Using JAX, we can find the first derivative easily.

from jax import grad

first_order = grad(to_optimise)

Finally, we implement the gradient descent algorithm where the step size is the learning rate.

learning_rate = 0.01

result = first_order(weights, bias)

for i in range(2000):
    weights = weights - learning_rate * result[:-1]
    bias = bias - learning_rate * result[-1]
    result = first_order(weights, bias)

We run this for 2000 iterations, with a learning rate of 0.01. These are the hyperparameters of our logistic regression function. We can now see the values for the weights and bias.

weights, bias
(Array([1.055286 , 2.6964939], dtype=float32),
 Array([-4.274763], dtype=float32))

These values can then be used to classify the training dataset, and we can see how good the model is for the data it has already seen.

import numpy as np

z = np.dot(train[['x', 'y']], weights) + bias
f = logistic(z)
prediction = np.array(['nd'] * len(f))
prediction[np.where(f > 0.5)] = 'b'
prediction[np.where(f <= 0.5)] = 'a'
train['prediction'] = prediction

This has added a now column to our DataFrame.

train
x y label encoded_label prediction
134 0.373930 1.619907 a 0 b
66 2.294891 4.181484 b 1 b
26 0.432925 2.717288 b 1 b
113 1.355748 2.339877 b 1 b
168 1.423604 -1.171737 a 0 a
... ... ... ... ... ...
67 1.941346 0.058802 b 1 a
192 2.237253 -2.026433 a 0 a
117 1.516596 4.297617 b 1 b
47 2.230459 2.158100 a 0 b
172 0.327218 -0.634313 a 0 a

160 rows × 5 columns

Here, we use the accuracy_score, a percentage of how many times the predicted label was correct, to quantify how well the model is doing.
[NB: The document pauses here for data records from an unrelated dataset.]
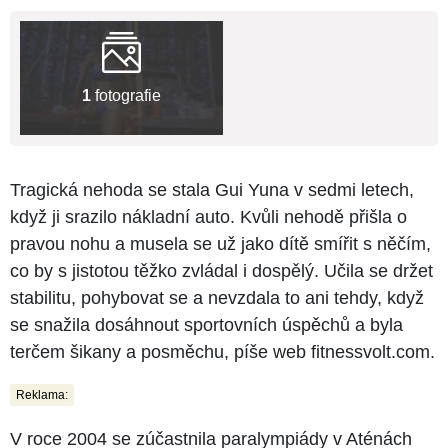
1
fotografie
Tragická nehoda se stala Gui Yuna v sedmi letech,
když ji srazilo nákladní auto. Kvůli nehodě přišla o
pravou nohu a musela se už jako dítě smířit s něčím,
co by s jistotou těžko zvládal i dospělý. Učila se držet
stabilitu, pohybovat se a nevzdala to ani tehdy, když
se snažila dosáhnout sportovních úspěchů a byla
terčem šikany a posměchu, píše web fitnessvolt.com.
Reklama:
V roce 2004 se zúčastnila paralympiády v Aténách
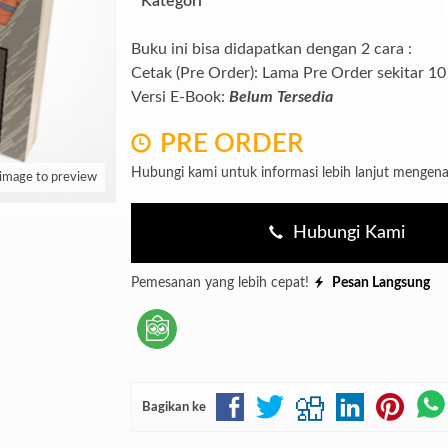
Kategori
Buku ini bisa didapatkan dengan 2 cara :
Cetak (Pre Order): Lama Pre Order sekitar 10 
Versi E-Book:
Belum Tersedia
PRE ORDER
Hubungi kami untuk informasi lebih lanjut mengena
 image to preview
Hubungi Kami
Pemesanan yang lebih cepat!
Pesan Langsung
Bagikan ke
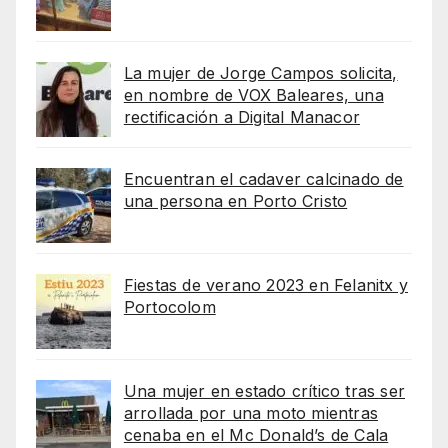
La mujer de Jorge Campos solicita,
en nombre de VOX Baleares, una
rectificación a Digital Manacor
Encuentran el cadaver calcinado de
una persona en Porto Cristo
Fiestas de verano 2023 en Felanitx y
Portocolom
Una mujer en estado crítico tras ser
arrollada por una moto mientras
cenaba en el Mc Donald’s de Cala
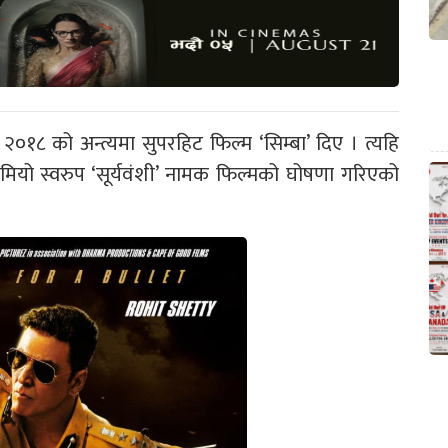
े २०१८ को अन्त्यमा सुपरहिट फिल्म ‘सिम्बा’ दिए । त्यहि
ेमियो स्वरुप ‘सूर्यवंशी’ नामक फिल्मको घोषणा गरिएको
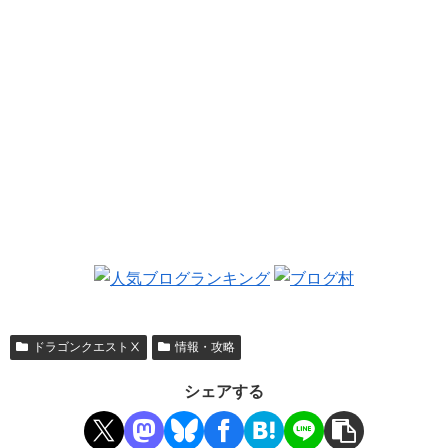
ドラゴンクエストⅩ
情報・攻略
シェアする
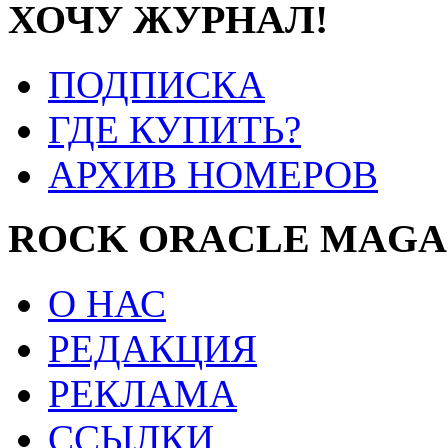
ХОЧУ ЖУРНАЛ!
ПОДПИСКА
ГДЕ КУПИТЬ?
АРХИВ НОМЕРОВ
ROCK ORACLE MAGA
О НАС
РЕДАКЦИЯ
РЕКЛАМА
ССЫЛКИ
from sklearn.metrics import accuracy_score

accuracy_score(train['label'], train['prediction'])
0.90625

The current model is correct around 90.6 % of the time on the training data. But how does it work for data it has never seen before?

z = np.dot(test[['x', 'y']], weights) + bias
f = logistic(z)
prediction = np.array(['x'] * len(f))
prediction[np.where(f > 0.5)] = 'b'
prediction[np.where(f <= 0.5)] = 'a'
test['prediction'] = prediction

accuracy_score(test['label'], test['prediction'])
0.9

Impressively, it is better for the data it has not yet seen.

By plotting just the predictions, we can see one of the problems with the logistic regression approach.

fig, ax = plt.subplots(1, 2, figsize=(10, 4), sharex=True, sharey=True)
sns.scatterplot(x='x', y='y', data=train, hue='prediction', ax=ax[0])
sns.scatterplot(x='x', y='y', data=test, hue='prediction', ax=ax[1])
ax[0].set_title('Training Data')
ax[1].set_title('Testing Data')
plt.show()
../_images/68b1b653d9e75f334106b9f404aea5c58d186b9be34672e1aff1388d8c79c300.png

It is clear that there is a linear discrimination between the classes a and b. This means that logistic regression would be potentially ineffective where the classification of the data does not follow a linear trend. Strictly speaking, handling non-linear relationships with logistic regression requires feature engineering. This is where the features are adapted to improve linear discrimination between classes.